Tuesday, Sep 22, 2020. 12:00 PM. Link to Zoom for Online Seminar.
Anima Anandkumar -- Bridging the gap between artificial and human intelligence: Feedback and Compositionality
Abstract: Deep learning has yielded impressive performance over the last few years. However, it is no match to human perception and reasoning. Recurrent feedback in the human brain is shown to be critical for robust perception, and is able to correct the potential errors using an internal generative model of the world. Inspired by this, we augment any existing neural network with feedback (NN-F) in a Bayes-consistent manner. We demonstrate inherent robustness in NN-F that is far superior to standard neural networks.
Compositionality is another important hallmark of human intelligence. Humans are able to compose concepts to reason about entirely new scenarios. We have created a new dataset for few-shot learning, inspired by the Bongard challenge. We show that all existing meta learning methods severely fall short of human performance. We argue that neuro-symbolic reasoning is critical for tackling such few-shot learning challenges and showcase some success stories.

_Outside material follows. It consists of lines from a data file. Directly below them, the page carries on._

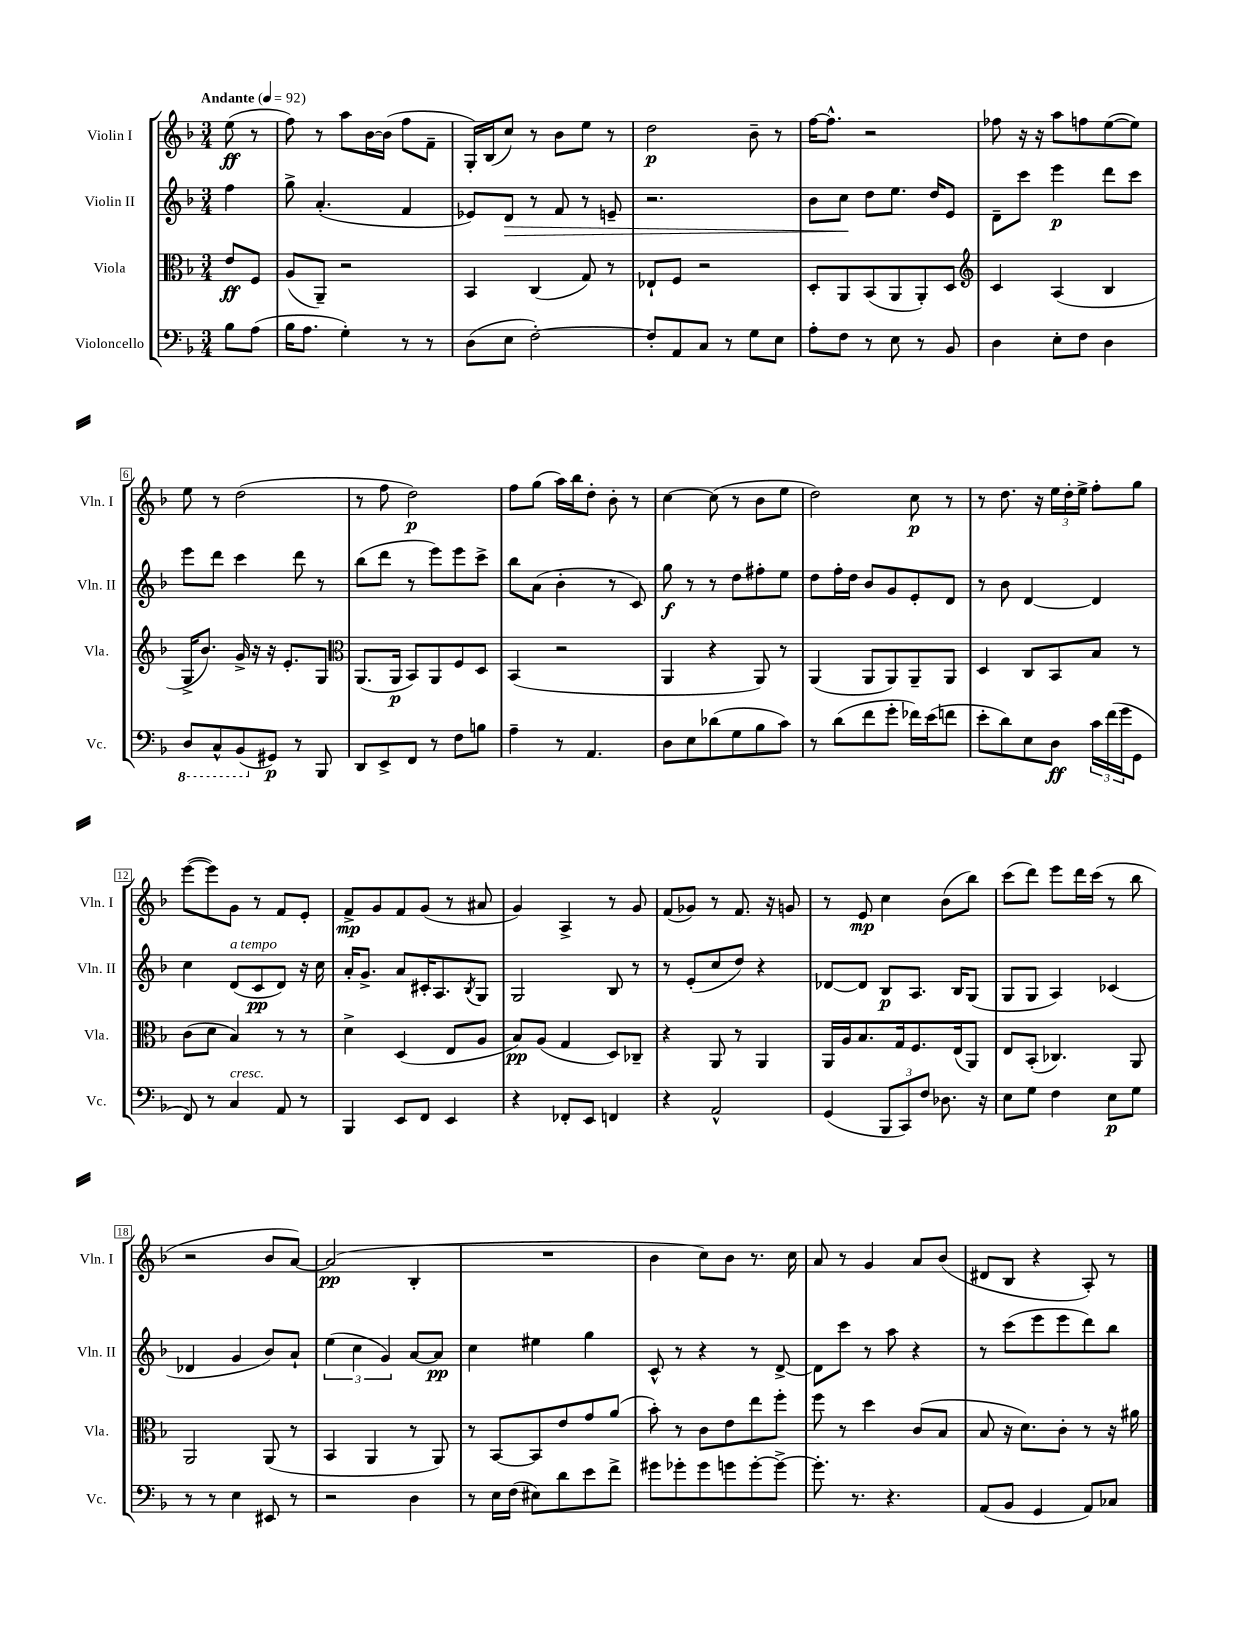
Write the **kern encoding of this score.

**kern	**kern	**kern	**kern
*staff4	*staff3	*staff2	*staff1
*clefF4	*clefC3	*clefG2	*clefG2
*k[b-]	*k[b-]	*k[b-]	*k[b-]
*M3/4	*M3/4	*M3/4	*M3/4
*MM92	*MM92	*MM92	*MM92
8B-	8e	4ff	(8ee
(8A	8F	.	8r
=	=	=	=
16B-	(8A	8gg^	8ff)
8.A	.	.	.
.	8AA~)	(4.a'	8r
4G')	2r	.	8aa
.	.	.	[16b-
.	.	.	(16b-]
8r	.	4f	8ff
8r	.	.	8f~
=	=	=	=
(8D	4BB-	8e-)	16G')
.	.	.	(16B-
8E	.	8d	8cc)
[2F')	(4C	8r	8r
.	.	8f	8b-
.	8G)	8r	8ee
.	8r	8e~	8r
=	=	=	=
8F']	8E-`	2.r	2dd
8AA	8F	.	.
8C	2r	.	.
8r	.	.	.
8G	.	.	8b-~
8E	.	.	8r
=	=	=	=
8A'	8D'	8b-	[16ff
.	.	.	8.ff^^]
8F	8AA	8cc	.
8r	(8BB-	8dd	2r
8E	8AA	8.ee	.
8r	8AA')	.	.
.	.	16dd	.
8BB-	8D	8e	.
=	=	=	=
*	*clefG2	*	*
4D	4c	8d~	8ff-
.	.	8ccc	16r
.	.	.	16r
8E'	(4A	4eee	8aa
8F	.	.	8ff
4D	4B-	8ddd	([8ee
.	.	8ccc	8ee])
=	=	=	=
8DD	16G^	8eee	8ee
.	8.b-)	.	.
8CC^^	.	8ddd	8r
(8BBB-	16g^	4ccc	(2dd
.	16r	.	.
8GG#)	16r	.	.
.	8.e'	.	.
8r	.	8ddd	.
8BBB-	8G	8r	.
=	=	=	=
*	*clefC3	*	*
8DD	(8.AA	(8bb-	8r
8EE^	.	8ddd	8ff
.	16AA	.	.
8FF	8BB-)	8r	2dd)
8r	8AA	8eee)	.
8F	8F	8eee	.
8B	8D	8ccc^	.
=	=	=	=
4A~	(4BB-	8bb-	8ff
.	.	(8a	(8gg
8r	2r	4b-'	16aa)
.	.	.	16bb-
4.AA	.	.	8dd'
.	.	8r	8b-'
.	.	8c)	8r
=	=	=	=
8D	4AA	8gg	[4cc
8E	.	8r	.
(8d-	4r	8r	(8cc]
8G	.	8dd	8r
8B-	8AA)	8ff#'	8b-
8c)	8r	8ee	8ee
=	=	=	=
8r	(4AA	8dd	2dd)
(8d	.	16ff'	.
.	.	16dd	.
8f	8AA	8b-	.
8g'	8AA)	8g	.
16f-)	8AA~	8e'	8cc
(16e	.	.	.
8f	8AA	8d	8r
=	=	=	=
8e'	4D	8r	8r
8d)	.	8b-	8.dd
8E	8C	[4d	.
.	.	.	16r
8D	8BB-	.	24ee
.	.	.	24dd'
.	.	.	24ee^
24c	8B-	4d]	8ff'
(24f	.	.	.
24g	.	.	.
8GG	8r	.	8gg
=	=	=	=
8FF)	(8c	4cc	([8eee
8r	8d	.	8eee])
4C	4B-)	(8d	8g
.	.	8c	8r
8AA	8r	8d)	8f
8r	8r	16r	8e'
.	.	16cc	.
=	=	=	=
4BBB-	4d^	16a'	8f^
.	.	8.g^	.
.	.	.	8g
8EE	(4D	8a	8f
8FF	.	16c#'	(8g
.	.	8.A	.
4EE	8E	.	8r
.	.	8qB-	.
.	8A	8G	8a#
=	=	=	=
4r	8B-)	2G	4g)
.	(8A	.	.
8FF-'	4G	.	4A^
8EE	.	.	.
4FF	8D)	8B-	8r
.	8C-~	8r	8g
=	=	=	=
4r	4r	8r	(8f
.	.	(8e'	8g-)
2AA^^	8AA	8cc	8r
.	8r	8dd)	8.f
.	4AA	4r	.
.	.	.	16r
.	.	.	8g
=	=	=	=
(4GG	16AA	[8d-	8r
.	16A	.	.
.	8.B-	8d-]	8e
12BBB-	.	8B-	4cc
.	16G	.	.
12CC)	.	.	.
.	8.F	8.A	.
12F	.	.	.
8.D-	.	.	(8b-
.	(16E	16B-	.
.	8AA)	(8G	8bb-)
16r	.	.	.
=	=	=	=
8E	8E	8G	(8ccc
8G	(8BB-'	8G	8ddd)
4F	4.C-)	4A)	8eee
.	.	.	16ddd
.	.	.	(16ccc
8E	.	(4c-	8r
8G	8AA	.	8bb-
=	=	=	=
8r	2AA	4d-	2r
8r	.	.	.
4E	.	4g	.
8EE#	(8AA	8b-)	8b-
8r	8r	8a`	[8a)
=	=	=	=
2r	4BB-	(6ee	(2a]
.	.	6cc	.
.	4AA	.	.
.	.	6g)	.
4D	8r	[8a	4B-'
.	8AA)	8a]	.
=	=	=	=
8r	8r	4cc	2.r
16E	[8BB-	.	.
(16F	.	.	.
8E#)	8BB-]	4ee#	.
8d	8e	.	.
8e	8g	4gg	.
8f^	(8a	.	.
=	=	=	=
8g#	8b-')	8c^^	4b-
8g-'	8r	8r	.
8g-	8c	4r	8cc)
8g	8e	.	8b-
[8g'	8ee	8r	8.r
8g^_	8ff'	[8d^	.
.	.	.	16cc
=	=	=	=
8.g']	8ff	8d]	8a
.	8r	8ccc	8r
8.r	.	.	.
.	4dd	8r	4g
4.r	.	8aa	.
.	(8c	4r	8a
.	8B-	.	(8b-
=	=	=	=
(8AA	8B-	8r	8d#
8BB-	16r	(8ccc	8B-
.	8.d)	.	.
4GG	.	8eee	4r
.	8c'	8eee	.
8AA)	8r	8ddd)	8A')
8C-	16r	8bb-	8r
.	16a#	.	.
==	==	==	==
*-	*-	*-	*-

Bio: Anima Anandkumar is a Bren Professor at Caltech and Director of ML Research at NVIDIA. She was previously a Principal Scientist at Amazon Web Services. She has received several honors such as Alfred. P. Sloan Fellowship, NSF Career Award, Young investigator awards from DoD, and Faculty Fellowships from Microsoft, Google, Facebook, and Adobe. She is part of the World Economic Forum's Expert Network. She is passionate about designing principled AI algorithms and applying them in interdisciplinary applications. Her research focus is on unsupervised AI, optimization, and tensor methods.